Subtopic 3.2: Genetic Mutation Assay
Following are the different molecular assay to study nucleotide variants or alternation of genetic material caused by mutagens:
3.2a. Allele-Specific PCR :
- Single nucleotide polymorphism (SNP) resulted from base substitution mutation can be analyzed by this method. In this real-time PCR, fluorescent reporter probes are added to the reaction mixture and one fluorescent reporter probe is selected for wild type and other fluorescent probe is used for mutant. The PCR primers with fluorescent probe will match or mismatch one of the alleles at 3’ end of the primer. DNA polymerase extends the probes in a complementary fashion and releasing the reporter fluorescent molecules for detection. The PCR cycles with the reporter probes show the amplified signals and allow for precise measurement of one or both alleles of interest. Similarly, the 3’ end of the mutant-specific primer is extended only in the presence of DNA with that mutation (Figure 2).

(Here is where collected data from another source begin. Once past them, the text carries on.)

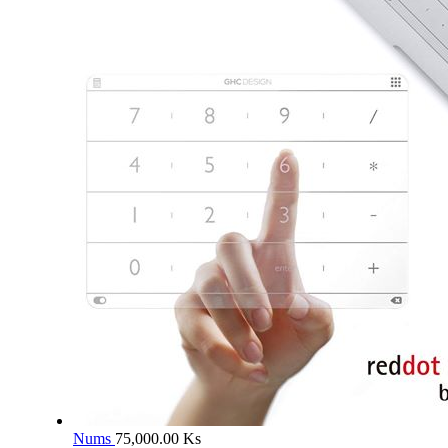
Nums
75,000.00
Ks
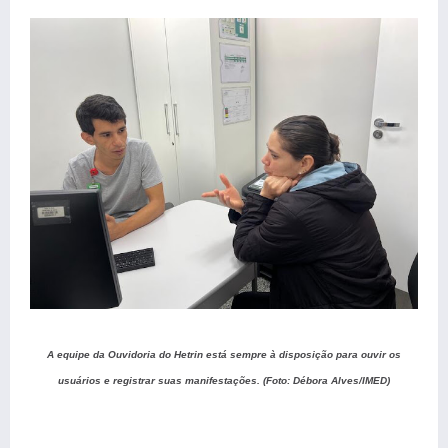
A equipe da Ouvidoria do Hetrin está sempre à disposição para ouvir os
usuários e registrar suas manifestações. (Foto: Débora Alves/IMED)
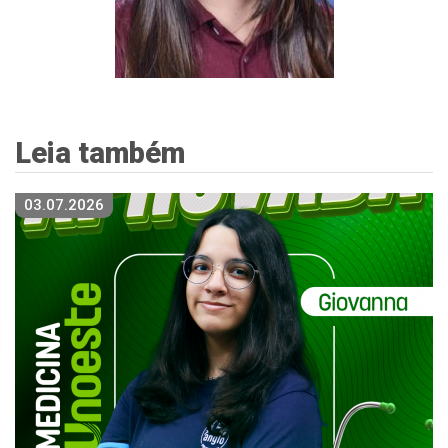
Leia também
03.07.2026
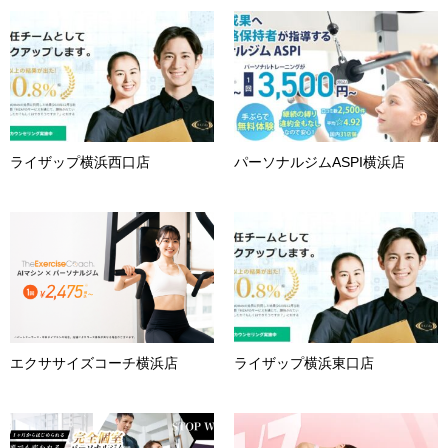
ライザップ横浜西口店
パーソナルジムASPI横浜店
エクササイズコーチ横浜店
ライザップ横浜東口店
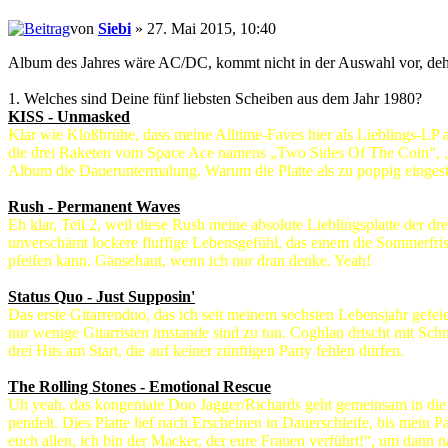
von
Siebi
» 27. Mai 2015, 10:40
Album des Jahres wäre AC/DC, kommt nicht in der Auswahl vor, deha
1. Welches sind Deine fünf liebsten Scheiben aus dem Jahr 1980?
KISS - Unmasked
Klar wie Kloßbrühe, dass meine Alltime-Faves hier als Lieblings-LP 
die drei Raketen vom Space Ace namens „Two Sides Of The Coin“, „To
Album die Daueruntermalung. Warum die Platte als zu poppig einges
Rush - Permanent Waves
Eh klar, Teil 2, weil diese Rush meine absolute Lieblingsplatte der d
unverschämt lockere fluffige Lebensgefühl, das einem die Sommerfris
pfeifen kann. Gänsehaut, wenn ich nur dran denke. Yeah!
Status Quo - Just Supposin'
Das erste Gitarrenduo, das ich seit meinem sechsten Lebensjahr gefeie
nur wenige Gitarristen imstande sind zu tun. Coghlan drischt mit S
drei Hits am Start, die auf keiner zünftigen Party fehlen dürfen.
The Rolling Stones - Emotional Rescue
Uh yeah, das kongeniale Duo Jagger/Richards geht gemeinsam in die 
pendelt. Dies Platte lief nach Erscheinen in Dauerschleife, bis mein P
euch allen, ich bin der Macker, der eure Frauen verführt!“, um dann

3.2b. Sanger Dideoxy Sequencing :
- The goal of this method is to detect unknown mutations including single nucleotide variants (SNVs) and small duplications, insertions, deletions, and indels of interest caused by mutagens. In this method, sequencing primers hybridized to the PCR product and are extended using the four deoxynucleotides (dNTPs), a mixture of fluorescently labeled dideoxynucleotides (ddNTPs) and DNA polymerase. Four ddNTPs are marked with a different fluorescent dye. Random incorporation of the marked ddNTPs shows in termination of strands at each location along the sequence. The gel electrophoresis separates the strands by size. Fluorescence spectroscopy measured the terminating nucleotides (Figure 3).